こうしたことが行き過ぎると、この物語に出てくるような「メディア良化法」みたいな馬鹿らしいものが出来上がるのだろう。大人としての義務は子供が汚いものに目が行かないように蓋をして回るのではなく、なぜそのようなことが出てくるかの理由と過程を理解させ、どのように解決していくかを考えさせることなのではないかと思う今日この頃。
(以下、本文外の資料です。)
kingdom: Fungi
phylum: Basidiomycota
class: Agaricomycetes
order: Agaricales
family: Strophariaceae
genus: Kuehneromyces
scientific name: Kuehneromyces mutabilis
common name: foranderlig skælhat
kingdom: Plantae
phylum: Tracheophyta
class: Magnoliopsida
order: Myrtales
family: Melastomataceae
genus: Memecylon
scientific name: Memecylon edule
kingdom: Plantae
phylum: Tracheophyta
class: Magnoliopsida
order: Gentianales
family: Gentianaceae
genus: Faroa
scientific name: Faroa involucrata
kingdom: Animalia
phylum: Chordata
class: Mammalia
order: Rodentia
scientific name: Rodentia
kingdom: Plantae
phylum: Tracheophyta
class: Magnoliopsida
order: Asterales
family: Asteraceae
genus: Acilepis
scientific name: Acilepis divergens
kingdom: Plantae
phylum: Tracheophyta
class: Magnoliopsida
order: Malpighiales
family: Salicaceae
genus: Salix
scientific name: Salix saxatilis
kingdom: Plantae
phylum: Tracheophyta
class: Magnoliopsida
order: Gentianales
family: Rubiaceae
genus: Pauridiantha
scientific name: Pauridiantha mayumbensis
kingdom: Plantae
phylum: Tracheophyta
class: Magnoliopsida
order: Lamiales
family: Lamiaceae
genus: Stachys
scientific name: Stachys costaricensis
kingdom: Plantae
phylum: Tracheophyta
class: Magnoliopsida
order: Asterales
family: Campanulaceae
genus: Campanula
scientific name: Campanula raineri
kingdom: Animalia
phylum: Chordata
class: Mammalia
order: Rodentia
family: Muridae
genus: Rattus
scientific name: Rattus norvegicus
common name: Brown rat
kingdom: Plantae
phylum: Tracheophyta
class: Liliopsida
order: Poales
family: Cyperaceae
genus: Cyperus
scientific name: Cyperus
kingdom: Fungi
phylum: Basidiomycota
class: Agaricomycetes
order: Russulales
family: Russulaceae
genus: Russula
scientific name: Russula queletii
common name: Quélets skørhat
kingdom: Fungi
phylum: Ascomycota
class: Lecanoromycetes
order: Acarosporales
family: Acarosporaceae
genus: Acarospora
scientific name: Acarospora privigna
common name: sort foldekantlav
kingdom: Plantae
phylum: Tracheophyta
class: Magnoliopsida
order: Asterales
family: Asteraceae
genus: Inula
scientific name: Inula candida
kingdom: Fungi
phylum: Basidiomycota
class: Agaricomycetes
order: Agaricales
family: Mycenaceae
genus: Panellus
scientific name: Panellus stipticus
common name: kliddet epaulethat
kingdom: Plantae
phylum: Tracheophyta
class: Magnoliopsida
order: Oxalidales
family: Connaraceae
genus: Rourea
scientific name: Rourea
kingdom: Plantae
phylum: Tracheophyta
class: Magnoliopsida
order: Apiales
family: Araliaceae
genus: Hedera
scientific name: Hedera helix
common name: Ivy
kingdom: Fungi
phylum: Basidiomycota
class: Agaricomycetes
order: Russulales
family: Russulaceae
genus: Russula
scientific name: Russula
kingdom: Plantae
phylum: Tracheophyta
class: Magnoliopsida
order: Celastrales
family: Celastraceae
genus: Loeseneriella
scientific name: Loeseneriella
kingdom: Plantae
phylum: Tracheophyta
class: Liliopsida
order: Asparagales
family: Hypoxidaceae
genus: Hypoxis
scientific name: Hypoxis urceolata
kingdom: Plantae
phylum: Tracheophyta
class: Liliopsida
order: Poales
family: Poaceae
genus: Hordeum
実際に読み進めると今の世の中の風潮では、こういう法律ができかねないと冷や汗が出てくるのは私だけではないはずだ。
そうしたことを考えさせられる、でも内容・文章などはハードカバーという量があるにせよ「ライトノベル」と呼んでいい、読みやすい本に仕上がっているのは著者に頭が下がる。
まあ、穿った見方をし過ぎると果ては憲法論・憲法改正論まで行くので、この辺に留めておくのが吉かなと。
漫画・アニメ化などで幅広い人たちの目にとまるだろうが、著者の意図を一番伝えているのは本だと思うので、入口は何であれ最後にはこの本を読んで欲しい。
そんなすばらしい一冊に出会いました。


■今日の決めゼリフ

「正論は正しい。だが正論を武器にする奴は正しくない。お前が使っているのはどっちだ?」
(by 堂上篤)

郁を正論をもってして攻める手塚を諌める一言。
本当に本当に本当にその通り。世の中のタチの悪いクレーマーに言ってやりたい。
まったく、どうしようもなく取り返しがつかないからクレームになるのに、どうしてくれるんですか?ばっかり言いやがって、逆にどうして欲しいか言いやが・・・もとい、まあ、面と向かって言えないから辛いんですけどね。


ミシュランの星
:死ぬまでにあと1回読めばいいか…。
★★:普通に面白い。2年に1回再読したい。
★★★:結構面白い。1年に1回は再読したい。
★★★★:非常に面白い。やることないなら再読したい。
★★★★★:最高!聖書代わりに枕元に必携。